MOVIE REVIEW
“THE CRAFT: LEGACY”
Rated PG-13. On Apple TV, VUDU, Amazon, Google Play, etc.
Grade: C+
A weak follow-up to “The Craft,” the 1996 entry that developed a cult following over the years, “The Craft: Legacy” begins once again with the arrival of a new girl in town just in time to be inducted as the fourth member of a coven of young witches.
Lily (Cailee Spaeny, “Pacific Rim: Uprising”) is a tiny loner and a shutterbug with an old Polaroid camera, whose mother Eunice (Michele Monaghan) sings along to Alanis Morrissette with her in the car. Eunice is pulling a U-Haul and in the process of moving along with Lily into the home of Eunice’s strange, new boyfriend, Adam (David Duchovny), and his three biblical-named sons, Isaiah, Jacob and Abraham.
At school, “new girl” Lily has a menstrual accident of “Carrie” proportions on her first day in class, where the teacher was just reading Maya Angelou. She is aided and comforted in the girl’s bathroom by young witches Frankie (Gideon Adlon, “The Mustang”), Lourdes (Zoey Luna) and Tabby (Lovie Simone), who all seem to be under a dark curse of overacting. The four of them cast a spell on Timmy (Nicholas Galitzine), a big, handsome bully who humiliated Lily in front of everyone. The new “woke” Timmy talks altogether too much. Lily chants, rubs herself with Timmy’s sweatshirt and lights a candle. One of Adam’s sons keeps a snake in a glass cage and watches porn on his laptop. Just an ordinary blended family with teenagers in America, I say. When the young witches “hex” Timmy, they cast the spell using a bong as a cauldron. “Double, double, toil and trouble.” In one scene, Lily confesses that she doesn’t know her dad’s name. Does Pazuzu ring a bell, young lady?

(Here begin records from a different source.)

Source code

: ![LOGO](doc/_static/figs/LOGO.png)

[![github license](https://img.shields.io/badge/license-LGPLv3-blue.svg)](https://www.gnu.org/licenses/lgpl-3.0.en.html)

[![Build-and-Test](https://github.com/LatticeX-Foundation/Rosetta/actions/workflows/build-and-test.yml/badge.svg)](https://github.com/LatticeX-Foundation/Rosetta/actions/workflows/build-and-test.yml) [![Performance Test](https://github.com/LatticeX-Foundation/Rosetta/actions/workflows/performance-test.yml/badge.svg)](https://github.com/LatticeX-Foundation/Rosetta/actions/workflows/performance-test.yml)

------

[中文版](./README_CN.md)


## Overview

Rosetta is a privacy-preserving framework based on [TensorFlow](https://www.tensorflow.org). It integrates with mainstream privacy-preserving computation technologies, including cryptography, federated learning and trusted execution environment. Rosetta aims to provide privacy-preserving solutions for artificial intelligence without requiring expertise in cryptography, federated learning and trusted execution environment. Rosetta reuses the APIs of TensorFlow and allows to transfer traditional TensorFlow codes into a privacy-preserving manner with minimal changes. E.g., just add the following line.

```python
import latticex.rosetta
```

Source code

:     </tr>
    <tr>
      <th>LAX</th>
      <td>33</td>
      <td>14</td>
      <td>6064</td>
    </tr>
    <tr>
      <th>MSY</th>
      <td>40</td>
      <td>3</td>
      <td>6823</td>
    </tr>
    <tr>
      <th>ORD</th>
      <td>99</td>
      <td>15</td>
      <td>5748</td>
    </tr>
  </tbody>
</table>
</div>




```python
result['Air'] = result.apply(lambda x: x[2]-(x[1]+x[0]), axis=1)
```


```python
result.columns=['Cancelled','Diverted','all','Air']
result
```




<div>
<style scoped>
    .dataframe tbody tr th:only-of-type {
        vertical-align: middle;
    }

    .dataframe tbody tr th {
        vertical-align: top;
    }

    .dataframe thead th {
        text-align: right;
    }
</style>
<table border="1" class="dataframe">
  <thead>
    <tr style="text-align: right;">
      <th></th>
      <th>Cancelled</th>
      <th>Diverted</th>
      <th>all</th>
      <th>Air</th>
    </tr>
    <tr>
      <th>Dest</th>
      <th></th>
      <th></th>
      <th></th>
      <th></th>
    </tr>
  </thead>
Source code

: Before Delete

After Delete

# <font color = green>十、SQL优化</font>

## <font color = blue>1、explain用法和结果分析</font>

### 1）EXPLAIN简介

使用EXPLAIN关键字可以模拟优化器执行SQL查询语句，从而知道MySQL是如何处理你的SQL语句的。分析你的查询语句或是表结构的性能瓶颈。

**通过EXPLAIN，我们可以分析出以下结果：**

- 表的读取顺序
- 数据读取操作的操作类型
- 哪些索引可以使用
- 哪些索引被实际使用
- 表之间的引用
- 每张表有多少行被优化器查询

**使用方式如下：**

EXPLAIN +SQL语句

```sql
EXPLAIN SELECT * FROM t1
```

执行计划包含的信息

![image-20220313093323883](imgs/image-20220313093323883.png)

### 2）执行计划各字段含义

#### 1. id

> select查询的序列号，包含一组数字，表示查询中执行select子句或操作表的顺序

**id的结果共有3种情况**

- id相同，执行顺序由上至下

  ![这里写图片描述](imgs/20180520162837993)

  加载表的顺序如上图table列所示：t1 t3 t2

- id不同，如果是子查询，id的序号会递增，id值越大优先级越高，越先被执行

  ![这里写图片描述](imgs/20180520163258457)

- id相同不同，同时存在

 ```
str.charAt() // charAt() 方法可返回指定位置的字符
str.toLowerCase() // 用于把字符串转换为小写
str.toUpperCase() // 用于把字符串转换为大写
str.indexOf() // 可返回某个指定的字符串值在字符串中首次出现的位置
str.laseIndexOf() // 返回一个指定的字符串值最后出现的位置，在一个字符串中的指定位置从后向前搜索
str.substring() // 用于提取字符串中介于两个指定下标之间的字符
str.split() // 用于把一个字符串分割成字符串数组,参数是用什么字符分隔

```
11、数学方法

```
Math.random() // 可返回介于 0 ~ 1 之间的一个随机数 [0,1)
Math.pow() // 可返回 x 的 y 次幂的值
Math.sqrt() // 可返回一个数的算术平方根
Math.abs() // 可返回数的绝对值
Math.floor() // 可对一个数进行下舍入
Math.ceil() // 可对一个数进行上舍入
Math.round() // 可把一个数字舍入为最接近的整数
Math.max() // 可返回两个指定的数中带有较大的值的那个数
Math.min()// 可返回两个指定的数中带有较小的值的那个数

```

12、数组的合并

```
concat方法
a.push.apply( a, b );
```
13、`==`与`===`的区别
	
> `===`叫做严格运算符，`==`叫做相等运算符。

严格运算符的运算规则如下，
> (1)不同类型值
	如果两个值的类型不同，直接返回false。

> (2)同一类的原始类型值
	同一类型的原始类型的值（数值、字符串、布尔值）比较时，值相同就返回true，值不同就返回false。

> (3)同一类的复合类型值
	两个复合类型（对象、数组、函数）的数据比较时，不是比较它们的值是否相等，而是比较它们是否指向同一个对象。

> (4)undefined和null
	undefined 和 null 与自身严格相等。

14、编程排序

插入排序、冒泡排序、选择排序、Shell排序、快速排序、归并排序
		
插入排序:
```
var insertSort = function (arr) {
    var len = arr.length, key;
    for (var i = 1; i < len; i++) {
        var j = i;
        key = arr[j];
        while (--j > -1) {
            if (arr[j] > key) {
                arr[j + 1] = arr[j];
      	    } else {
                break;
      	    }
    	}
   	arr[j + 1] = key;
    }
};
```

Written and directed by Zoe Lister-Jones, who filmed the 2017 release “Band Aid” with an all-female crew, “The Craft: Legacy” repeats the beats of the 1996 original with a female-fronted plot ready for the woke generation. Adam is a strict patriarchal figure, who makes his living writing books about manhood and giving motivational speeches. He is a kind of high priest of toxic masculinity, and you know that is not good. He slowly reveals a darker side to Lily while her mother, Eunice, is off-screen doing heavens knows what. One of Eunice’s more memorable lines is, “I’ll get the chicken.” When Lily and Timmy make out, it’s awkward since he’s like a foot and a half taller than she is. A funeral gives the young ladies a chance to show off their Goth fashions. Lily stumbles upon a late-night meeting of the men of Adam’s house. Adam gives a pep talk while the listeners snap their fingers. You think they all might break into Bob Fosse-choreographed dance moves to the tune of “That Old Black Magic.” Duchovny seems trapped in an episode of “The X-Files” that they forgot to show on TV.
The new cast will not make anyone forget Robin Tunney, Fairuza Balk, Neve Campbell and Rachel True of the original film. Some of the staging of this new entry is awkward. The ending sets up a probably inevitable second sequel. “That’s wack” is no “Fire burn and cauldron bubble.”
(“The Craft: Legacy” contains crude and sexual language, drug use and profanity.)